Pakistan's Indus River Plays Host To A Rare Creature You Won't Find Anywhere Else

In 2022, Pakistan underwent catastrophic flooding, destroying farms and villages (per CNN). The toll on humanity has been catastrophic, killing thousands and displacing millions more. With water levels rising during the 2022 floods, no one is yet sure of the impact the disaster will have on wildlife. But some animals might actually benefit from the floods, especially in one flooded area, the Indus River. It's home to a super rare species of dolphin that is found nowhere else in the world.

Despite strict dolphin conservation efforts implemented in the 1970s, these rules didn't save the Indus River dolphins from the many challenges of having to live in proximity to humans (per the International Whaling Commission). According to NOAA Fisheries, these rare mammals have been protected by the Endangered Species Act since 1991. The International Whaling Commission's yearly surveys of the Indus River dolphins showed that in 2001, there were only about 965 of these dolphins left. Their numbers more than doubled to 1,987 by 2017.

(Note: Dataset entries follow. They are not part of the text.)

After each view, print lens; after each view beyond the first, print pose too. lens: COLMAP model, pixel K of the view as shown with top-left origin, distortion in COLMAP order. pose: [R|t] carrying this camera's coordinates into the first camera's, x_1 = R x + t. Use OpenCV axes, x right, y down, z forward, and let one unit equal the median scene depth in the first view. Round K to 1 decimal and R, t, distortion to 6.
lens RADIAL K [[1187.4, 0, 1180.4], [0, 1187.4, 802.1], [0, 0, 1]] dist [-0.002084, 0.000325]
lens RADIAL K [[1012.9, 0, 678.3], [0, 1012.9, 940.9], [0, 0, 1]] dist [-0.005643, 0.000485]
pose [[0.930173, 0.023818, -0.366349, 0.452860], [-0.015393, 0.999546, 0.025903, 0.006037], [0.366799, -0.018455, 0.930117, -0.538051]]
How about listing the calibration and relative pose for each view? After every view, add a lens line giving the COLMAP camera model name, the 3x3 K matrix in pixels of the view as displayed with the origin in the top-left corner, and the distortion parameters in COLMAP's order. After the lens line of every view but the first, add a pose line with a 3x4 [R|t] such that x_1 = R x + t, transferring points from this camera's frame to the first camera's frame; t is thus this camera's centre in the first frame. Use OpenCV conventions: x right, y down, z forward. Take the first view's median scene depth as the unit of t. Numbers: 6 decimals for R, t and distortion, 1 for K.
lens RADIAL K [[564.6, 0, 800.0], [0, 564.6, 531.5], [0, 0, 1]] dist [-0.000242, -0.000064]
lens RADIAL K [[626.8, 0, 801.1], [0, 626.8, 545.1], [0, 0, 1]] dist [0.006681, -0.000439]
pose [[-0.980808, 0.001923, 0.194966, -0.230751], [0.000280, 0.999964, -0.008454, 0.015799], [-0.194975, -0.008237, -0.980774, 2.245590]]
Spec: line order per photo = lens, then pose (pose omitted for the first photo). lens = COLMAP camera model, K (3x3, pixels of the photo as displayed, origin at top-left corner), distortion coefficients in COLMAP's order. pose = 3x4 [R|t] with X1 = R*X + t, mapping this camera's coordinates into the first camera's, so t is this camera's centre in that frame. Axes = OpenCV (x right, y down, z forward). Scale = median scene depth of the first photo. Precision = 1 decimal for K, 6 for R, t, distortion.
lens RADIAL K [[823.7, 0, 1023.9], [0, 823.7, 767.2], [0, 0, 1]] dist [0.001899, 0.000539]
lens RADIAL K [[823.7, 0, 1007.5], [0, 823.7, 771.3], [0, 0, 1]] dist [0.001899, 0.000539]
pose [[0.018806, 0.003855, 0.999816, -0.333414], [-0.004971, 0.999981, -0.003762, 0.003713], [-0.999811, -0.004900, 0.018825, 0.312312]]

Boats make it hard for dolphins to hear each other

The World Wide Fund for Nature Pakistan reports that even though they're supposed to be protected, the 2010s have still been a deadly time for Indus River dolphins, which are constantly getting caught up in fishing nets. NOAA Fisheries reports that the Indus River dolphins are usually between 7 feet to 8.5 feet long — females are usually bigger than males — but what they're really known for is their "melon" heads. The big round foreheads help the dolphins' hearing, which is crucial to the way they explore their surroundings and communicate with other dolphins. These freshwater creatures tend to live in pairs or sometimes in families of up to 10 dolphins, but they avoid boats and people.

Boats still cause myriad problems for the Indus River dolphin because they can easily get snared in fishing nets. As these boats drive loudly along the Indus River, dolphins can have trouble communicating with each other, even with their big melon heads to help them hear.

The dolphins are legally protected but still face lots of challenges

World Wide Fund for Nature Pakistan reports that Indus River dolphins are functionally blind, so they really rely on their hearing. Unfortunately, some dolphins have lost their hearing altogether after long-term exposure to underwater industrial activity, according to NOAA Fisheries. The creatures also like to swim on their sides, twisting in a corkscrew motion to breathe air every minute or so while skimming the water. Since they spend all their time in the water, they're susceptible to hazardous chemicals that leak in, which sometimes kill dolphins. Water pollution has affected their health and stress levels, too, per Britannica

The dolphins are still subject to hunting. They're also blocked from freely roaming their habitat when people build dams in the river. The Indus River dolphins are fond of murky water and stick to the most shallow parts of the river (per NOAA Fisheries). Except for flood season, that is. With water swelling to flood dry land, the Indus River dolphins can easily swim to other rivers. As Pakistan underwent severe flooding in 2022, who knows what new territories these one-of-a-kind dolphins will discover.